Graciela Bevacqua,
quien en enero de 2007 la primera desplazada del Indec intervenido por
Guillermo Moreno, se convirtió en la primera funcionaria echada del Indec de
Mauricio Macri. Y las causas son las mismas: el temor a la inflación.
Fuentes del Indec
confirmaron a que la directora técnica será limitada en sus funciones, o sea
que dejará su cargo por las diferencias en los tiempos de construcción de un
nuevo índice de precios al consumidor (IPC). La reemplazará Fernando Cerro.
Cerro, había
abandonado el INDEC en 2008 cuando comenzaron las manipulaciones en Cuentas
Nacionales.
Según trascendió,
las diferencias entre el Gobierno y la directora técnica del organismo de
estadísticas oficiales radicaron en los plazos para presentar un nuevo índice
de precios al consumidor, discontinuado durante la gestión de Guillermo Moreno.
"Estamos limitándole funciones porque no estamos de acuerdo con el plazo
de ocho meses que dio para el nuevo IPC", fue la explicación que dieron en
Diagonal Sur al 500.
Más allá de lo
anecdótico, la saldida de Bevacqua del INDEC genera una díficil crisis política
para el gobierno de Mauricio Macri. La funcionaria fue restablecida, tras un
"cepo" kirchnerista que duró más de ocho años, en su cargo como una
medida de "transparencia" de la gestión de Cambiemos.
Sin embargo,
puertas adentro del INDEC los tiempos políticos se oponían a los tiempos
técnicos: Bevacqua había pedido ocho meses para volver a lanzar el IPC, pero
estos plazosdejaban "a ciegas" la negociación paritaria.
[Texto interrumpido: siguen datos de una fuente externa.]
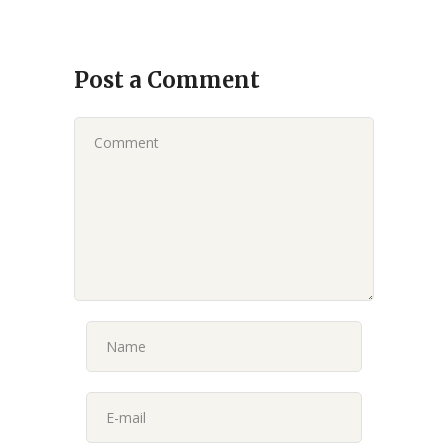
Post a Comment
De hecho,
este fin de semana, el ministro del Interior, Rogelio Frigerio, declaró que los
nuevos datos estarían disponibles en "sesenta días".
El desencuentro con
Bevacqua pone de manifiesto también una fuerte pelea entre los gremios de UPCN
y ATE dentro del organismo. El sindicato alineado con la CTA de Pablo Michelli
respaldó fuertemente el regreso de Bevacqua, junto con otros técnicos vetados
durante el kirchnerismo.
Al respecto, el
delegado de ATE en el INDEC, Raúl Llaneza, señaló en declaraciones al canal de
cable TN que la conducción del organismo "está respondiendo a los tiempos
políticos" y que los trabajadores están soportando "más presión en
estos días que en los últimos nueve años", en los que fueron desplazados
por las anteriores autoridades, que respondían al entonces secretario de
Comercio Interior, Guillermo Moreno.
Ahora, algunos de
los directores que habían sido despedidos por Moreno y designados nuevamente
con Macri, como Cynthia Pok y Marcela Almeida, estarían evaluando presentar su
renuncia para apoyar a la directora desplazada por segunda vez.
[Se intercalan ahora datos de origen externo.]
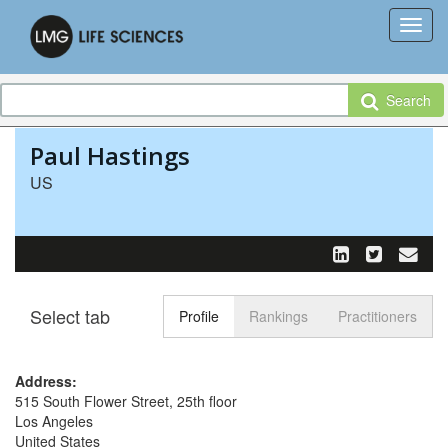
Search
Paul Hastings
US
Select tab
Toggle n
Profile
Rankings
Practitioners
Address:
515 South Flower Street, 25th floor
Los Angeles
United States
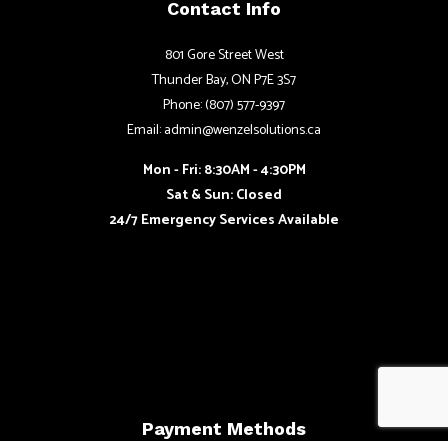
Contact Info
801 Gore Street West
Thunder Bay, ON P7E 3S7
Phone: (807) 577-9397
Email: admin@wenzelsolutions.ca
Mon - Fri: 8:30AM - 4:30PM
Sat & Sun: Closed
24/7 Emergency Services Available
Payment Methods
Más allá de las diferencias,
la jugada es arriesgada y con un costo político alto: si Bevacqua representaba
la credibilidad del INDEC, su salida y la restitución de un IPC hecho "a
los apurones" pone en riesgo la reconstrucción de una imagen saludable del
organismo.
Los ecos del
portazo de Bevacqua pueden llegar hasta las esferas más altas del Gobierno.
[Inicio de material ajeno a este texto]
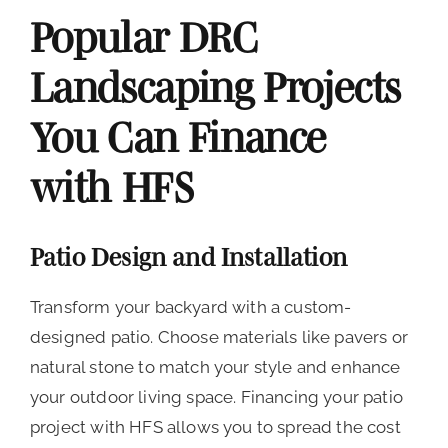
Popular DRC
Landscaping Projects
You Can Finance
with HFS
Patio Design and Installation
Transform your backyard with a custom-
designed patio. Choose materials like pavers or
natural stone to match your style and enhance
your outdoor living space. Financing your patio
project with HFS allows you to spread the cost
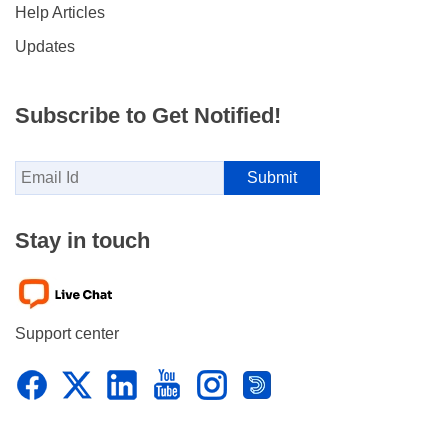
Help Articles
Updates
Subscribe to Get Notified!
Stay in touch
Support center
Según trascendió, el propio ministro de Hacienda, Alfonso Prat Gay, decidió
tomar cartas en el asunto, lo que ha generado fuertes críticas en el entorno
macrista.
El comunicado
oficial del INDEC. En un breve parte de prensa, el organismo que encabeza
Todesca sólo se limitó a comunicar que "Fernando Cerro reemplazará en sus
funciones a Graciela Bevacqua. Concentrará su gestión en búsqueda de abreviar
los procesos de restablecimiento de los múltiples indicadores económicos y
sociales que elabora el Indec a fin de normalizar el Sistema Nacional de
Estadísticas".
No es la primera
vez. Bevacqua se desempeñó hasta enero de 2007 como directora de Índices de
Precios de Consumo y fue desplazada por presiones de Moreno, quien pretendía
que la funcionaria le revelara información resguardada por el secreto
estadístico.
Con Bevacqua,
comenzó entonces una seguidilla de desplazamientos y persecuciones a técnicos
del INDEC que se negaron a acceder a las manipulaciones estadísticas que se
realizaron desde entonces.
Al asumir Mauricio
Macri la Presidencia, Bevacqua regresó al organismo como directora técnica y,
junto a Todesca, tomó la decisión de discontinuar con la difusión de los índices
que habitualmente da el INDEC ya que, además de la falta de confiabilidad en la
información, encontraron las dependencias prácticamente abandonadas, sin los
mínimos recursos necesarios para elaborar las estadísticas.